Meine Wurzeln sollen in Indien sein...diesem wilden, lauten, bunten, geheimnisvollen furchtbar-phantastischen Land, das mir in etwa so fremd ist wie jedes andere "ausländische Land" und das ich nur von wenigen Ferienwochen kenne. Womit könnte den da Identifikation gelingen? Worin könnte ich mich wiedererkennen? In der kleinen, molligen Frau im rotorangen Sari, die in ausgelatschten FlipFlops die Strasse entlanghastet? In der dicken Marktfrau? In den vielen dünnen Männern, die sich wie ein gefühlter Schwarm Hornissen an meine Sohlen heften, kaum verlasse ich das Hotel? In dem kleinen Mädchen mit dem schwarzen Punkt auf der Stirn, das in zerfetzten dreckigen Kleidern am Strassenrand bettelt, in einem Land, in dem ich ebenfalls fremd, ebenfalls nicht ganz dazugehöre, wo nach zwei Sekunden klar ist dass ich nicht einheimisch sein kann, da der Sprache nicht mächtig...Wo ich nichts Verbindendes finden kann ausser vielleicht der Tatsache dass alle Menschen dunkelhäutig und schwarzhaarig sind?
Mit 17, ja noch mit knapp dreissig erscheint mir dieses Unterfangen, dieser Versuch einer Identitätsfindung und Annäherung an dieses Land, in etwa so utopisch wie der Versuch, innerhalb einer Woche einen Spagat hinzukriegen. Ich bin fremd. In beiden Welten. Die Traurigkeit bleibt. 

Benaulim, Goa

Benaulim Beach, Goa

New Delhi, Blick vom Dach unseres Hotels

India Gate, New Delhi
Meine Kindheit in der Schweiz kann auf jeden Fall als glückliche Kindheit bezeichnet werden. Mir „fehlte“ es an nichts. Ich hatte (und habe) total liebevolle Adoptiveltern, immer genug zu essen, ein Dach über dem Kopf, ein schönes Zimmer, viele Spielsachen und eine Schwester. Dieser Gedanke fühlte sich jedoch schon immer an, wie nicht ganz zu Ende gedacht. Doch mit 15 hatte ich nicht die Kraft, noch das Wissen, noch die Möglichkeiten, sehr viel weiter zu denken, und musste es vorerst dabei bewenden lassen.
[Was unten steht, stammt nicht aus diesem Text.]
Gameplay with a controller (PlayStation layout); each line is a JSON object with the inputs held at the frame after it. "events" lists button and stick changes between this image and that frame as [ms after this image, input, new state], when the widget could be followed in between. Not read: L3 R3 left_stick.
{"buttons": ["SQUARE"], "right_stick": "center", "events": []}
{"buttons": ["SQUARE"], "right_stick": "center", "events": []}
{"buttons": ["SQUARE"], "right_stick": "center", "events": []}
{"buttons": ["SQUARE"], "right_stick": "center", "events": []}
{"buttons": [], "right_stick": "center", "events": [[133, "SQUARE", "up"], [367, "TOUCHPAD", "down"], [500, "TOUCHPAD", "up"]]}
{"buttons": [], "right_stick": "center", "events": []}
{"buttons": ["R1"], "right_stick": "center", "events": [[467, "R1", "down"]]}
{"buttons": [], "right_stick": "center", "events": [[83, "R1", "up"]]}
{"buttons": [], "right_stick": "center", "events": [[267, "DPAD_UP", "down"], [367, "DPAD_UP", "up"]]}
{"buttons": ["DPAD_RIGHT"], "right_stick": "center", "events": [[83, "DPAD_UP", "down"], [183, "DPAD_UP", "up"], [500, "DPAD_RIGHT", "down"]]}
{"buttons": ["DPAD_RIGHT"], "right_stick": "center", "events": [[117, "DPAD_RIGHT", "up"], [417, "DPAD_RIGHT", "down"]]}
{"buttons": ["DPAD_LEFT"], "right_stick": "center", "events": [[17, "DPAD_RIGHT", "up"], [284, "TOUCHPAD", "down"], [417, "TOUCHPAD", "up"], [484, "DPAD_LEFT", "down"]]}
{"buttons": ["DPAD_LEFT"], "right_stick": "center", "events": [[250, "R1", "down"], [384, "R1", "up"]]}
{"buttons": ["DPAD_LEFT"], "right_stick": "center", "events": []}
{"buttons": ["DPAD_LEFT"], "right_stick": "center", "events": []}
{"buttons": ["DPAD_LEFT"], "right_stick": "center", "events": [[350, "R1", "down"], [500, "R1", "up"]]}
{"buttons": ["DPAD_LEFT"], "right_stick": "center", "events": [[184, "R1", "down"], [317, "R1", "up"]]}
Ich fühlte mich wie ein Wesen, das wurzellos, orientierungslos und verloren im Universum dahin driftete, nicht wissend, woher es kam oder wohin es gehen sollte. Und vor allem nicht, was es sollte auf dieser Welt, in der alle einen Platz zu haben schienen. Heimatloser Weltenüberbrücker. 

Dass mir vollkommen der Boden fehlte, konnte ich damals nicht auf diese Weise ausdrücken, da es ein sehr diffuses, untergründiges Gefühl war, sehr schwer in Worte zu fassen, ja, manchmal nicht einmal richtig greifbar.
Dazu kam noch ein weiterer, wichtiger Faktor: ich gestand mir dieses Gefühl nicht ein!
Es war eher wie eine Melodie im Hintergrund, die mich ständig begleitete, von der ich einen Grossteil der Zeit nicht bewusst bemerkte, dass sie überhaupt existierte. Doch ihre Töne erklangen in jeder meiner Handlungen, in jedem meiner Gedanken, ohne dass mir dies bewusst gewesen wäre.
Warum ich mir dieses Gefühl nicht eingestand? Schon gar nicht ZUGESTAND?

Einerseits aufgrund der Tatsache, dass ich ja Eltern hatte!
Warum sollte dieses Gefühl denn in mir sein, wenn ich ein so liebevolles Zuhause hatte, in die Schweiz adoptiert worden war, eines der reichsten Länder dieser Erde, alle erdenklich besten Startchancen ins Leben bekommen hatte und einfach nur glücklich sein sollte? Das wurde schliesslich von mir erwartet. Oder nicht?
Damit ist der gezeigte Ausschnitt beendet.